**Problem details:**
Print the lines below without any changes, from the first one through the line that contains "Report: 250 rpm", including that line.

[[ Records for processing, beginning ]]

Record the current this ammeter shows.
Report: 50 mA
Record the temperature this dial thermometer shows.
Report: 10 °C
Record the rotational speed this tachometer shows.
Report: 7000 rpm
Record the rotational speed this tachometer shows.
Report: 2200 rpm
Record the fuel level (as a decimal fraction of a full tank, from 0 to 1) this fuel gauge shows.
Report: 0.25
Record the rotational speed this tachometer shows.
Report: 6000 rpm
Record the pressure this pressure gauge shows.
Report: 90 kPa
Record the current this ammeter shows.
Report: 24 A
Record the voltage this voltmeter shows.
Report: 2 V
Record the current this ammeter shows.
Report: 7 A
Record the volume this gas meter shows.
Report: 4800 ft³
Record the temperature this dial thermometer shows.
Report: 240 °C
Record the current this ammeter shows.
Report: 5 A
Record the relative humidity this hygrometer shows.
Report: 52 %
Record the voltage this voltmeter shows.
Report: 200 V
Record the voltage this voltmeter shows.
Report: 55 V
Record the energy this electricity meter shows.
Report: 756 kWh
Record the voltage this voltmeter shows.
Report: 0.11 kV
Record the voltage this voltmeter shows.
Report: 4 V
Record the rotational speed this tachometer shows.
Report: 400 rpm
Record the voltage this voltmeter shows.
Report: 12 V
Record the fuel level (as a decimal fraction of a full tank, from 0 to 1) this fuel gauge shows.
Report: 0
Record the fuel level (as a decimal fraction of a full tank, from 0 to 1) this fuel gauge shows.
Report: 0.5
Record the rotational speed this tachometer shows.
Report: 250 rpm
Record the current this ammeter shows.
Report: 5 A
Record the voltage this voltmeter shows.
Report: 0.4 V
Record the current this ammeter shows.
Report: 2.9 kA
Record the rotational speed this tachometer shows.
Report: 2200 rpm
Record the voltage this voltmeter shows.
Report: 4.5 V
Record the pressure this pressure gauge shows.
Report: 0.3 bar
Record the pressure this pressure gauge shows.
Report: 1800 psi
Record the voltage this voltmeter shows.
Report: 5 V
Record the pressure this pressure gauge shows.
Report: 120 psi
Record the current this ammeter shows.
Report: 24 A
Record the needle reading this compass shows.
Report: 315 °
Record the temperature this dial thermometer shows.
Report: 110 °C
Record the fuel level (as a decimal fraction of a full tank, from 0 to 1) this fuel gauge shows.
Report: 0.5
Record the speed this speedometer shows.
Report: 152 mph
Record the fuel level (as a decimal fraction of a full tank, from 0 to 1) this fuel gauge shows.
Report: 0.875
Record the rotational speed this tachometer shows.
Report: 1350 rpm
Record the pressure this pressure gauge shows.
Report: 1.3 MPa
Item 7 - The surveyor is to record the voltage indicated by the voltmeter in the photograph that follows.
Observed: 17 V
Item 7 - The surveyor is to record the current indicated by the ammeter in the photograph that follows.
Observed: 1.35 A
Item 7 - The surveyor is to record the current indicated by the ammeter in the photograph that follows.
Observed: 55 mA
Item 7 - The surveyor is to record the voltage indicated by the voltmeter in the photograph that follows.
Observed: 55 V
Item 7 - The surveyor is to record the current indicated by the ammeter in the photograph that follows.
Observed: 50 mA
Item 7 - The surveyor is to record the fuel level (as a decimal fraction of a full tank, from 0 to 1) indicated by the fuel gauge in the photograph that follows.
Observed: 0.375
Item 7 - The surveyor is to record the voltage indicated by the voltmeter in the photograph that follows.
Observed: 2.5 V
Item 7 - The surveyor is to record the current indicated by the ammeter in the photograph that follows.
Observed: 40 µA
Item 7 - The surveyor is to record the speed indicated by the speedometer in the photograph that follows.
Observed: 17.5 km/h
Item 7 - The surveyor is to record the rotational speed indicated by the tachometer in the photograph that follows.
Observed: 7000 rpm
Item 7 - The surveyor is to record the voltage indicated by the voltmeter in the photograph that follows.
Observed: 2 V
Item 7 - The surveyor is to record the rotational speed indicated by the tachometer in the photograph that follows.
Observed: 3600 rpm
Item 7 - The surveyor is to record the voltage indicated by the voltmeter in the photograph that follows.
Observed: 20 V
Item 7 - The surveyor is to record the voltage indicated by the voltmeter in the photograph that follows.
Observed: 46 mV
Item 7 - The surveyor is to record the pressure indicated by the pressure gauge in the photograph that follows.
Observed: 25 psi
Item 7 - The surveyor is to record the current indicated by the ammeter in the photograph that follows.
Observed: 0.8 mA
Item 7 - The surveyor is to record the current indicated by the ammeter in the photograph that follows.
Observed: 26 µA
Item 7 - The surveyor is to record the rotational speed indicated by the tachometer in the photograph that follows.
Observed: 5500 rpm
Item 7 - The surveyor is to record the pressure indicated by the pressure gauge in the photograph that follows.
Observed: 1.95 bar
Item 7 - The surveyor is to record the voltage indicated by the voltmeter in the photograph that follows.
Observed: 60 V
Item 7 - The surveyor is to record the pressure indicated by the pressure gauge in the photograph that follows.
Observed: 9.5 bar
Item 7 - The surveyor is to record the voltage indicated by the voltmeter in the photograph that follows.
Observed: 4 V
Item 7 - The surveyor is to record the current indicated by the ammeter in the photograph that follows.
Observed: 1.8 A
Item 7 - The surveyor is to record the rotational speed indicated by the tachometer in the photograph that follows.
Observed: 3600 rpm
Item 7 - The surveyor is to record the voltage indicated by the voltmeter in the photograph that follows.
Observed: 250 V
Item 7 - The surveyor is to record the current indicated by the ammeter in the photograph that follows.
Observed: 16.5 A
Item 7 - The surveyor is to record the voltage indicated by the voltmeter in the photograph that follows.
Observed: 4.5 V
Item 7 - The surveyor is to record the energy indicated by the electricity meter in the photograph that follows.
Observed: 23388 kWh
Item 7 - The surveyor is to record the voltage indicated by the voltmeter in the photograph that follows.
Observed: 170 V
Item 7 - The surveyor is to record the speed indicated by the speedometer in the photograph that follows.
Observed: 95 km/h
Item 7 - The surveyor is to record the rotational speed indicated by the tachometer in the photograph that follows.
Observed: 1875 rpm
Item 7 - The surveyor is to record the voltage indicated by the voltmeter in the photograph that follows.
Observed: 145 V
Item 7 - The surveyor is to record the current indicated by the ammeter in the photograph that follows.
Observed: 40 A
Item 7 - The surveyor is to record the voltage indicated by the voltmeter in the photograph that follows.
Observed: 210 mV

[[ Records for processing, end ]]

**Written answer:**
Record the current this ammeter shows.
Report: 50 mA
Record the temperature this dial thermometer shows.
Report: 10 °C
Record the rotational speed this tachometer shows.
Report: 7000 rpm
Record the rotational speed this tachometer shows.
Report: 2200 rpm
Record the fuel level (as a decimal fraction of a full tank, from 0 to 1) this fuel gauge shows.
Report: 0.25
Record the rotational speed this tachometer shows.
Report: 6000 rpm
Record the pressure this pressure gauge shows.
Report: 90 kPa
Record the current this ammeter shows.
Report: 24 A
Record the voltage this voltmeter shows.
Report: 2 V
Record the current this ammeter shows.
Report: 7 A
Record the volume this gas meter shows.
Report: 4800 ft³
Record the temperature this dial thermometer shows.
Report: 240 °C
Record the current this ammeter shows.
Report: 5 A
Record the relative humidity this hygrometer shows.
Report: 52 %
Record the voltage this voltmeter shows.
Report: 200 V
Record the voltage this voltmeter shows.
Report: 55 V
Record the energy this electricity meter shows.
Report: 756 kWh
Record the voltage this voltmeter shows.
Report: 0.11 kV
Record the voltage this voltmeter shows.
Report: 4 V
Record the rotational speed this tachometer shows.
Report: 400 rpm
Record the voltage this voltmeter shows.
Report: 12 V
Record the fuel level (as a decimal fraction of a full tank, from 0 to 1) this fuel gauge shows.
Report: 0
Record the fuel level (as a decimal fraction of a full tank, from 0 to 1) this fuel gauge shows.
Report: 0.5
Record the rotational speed this tachometer shows.
Report: 250 rpm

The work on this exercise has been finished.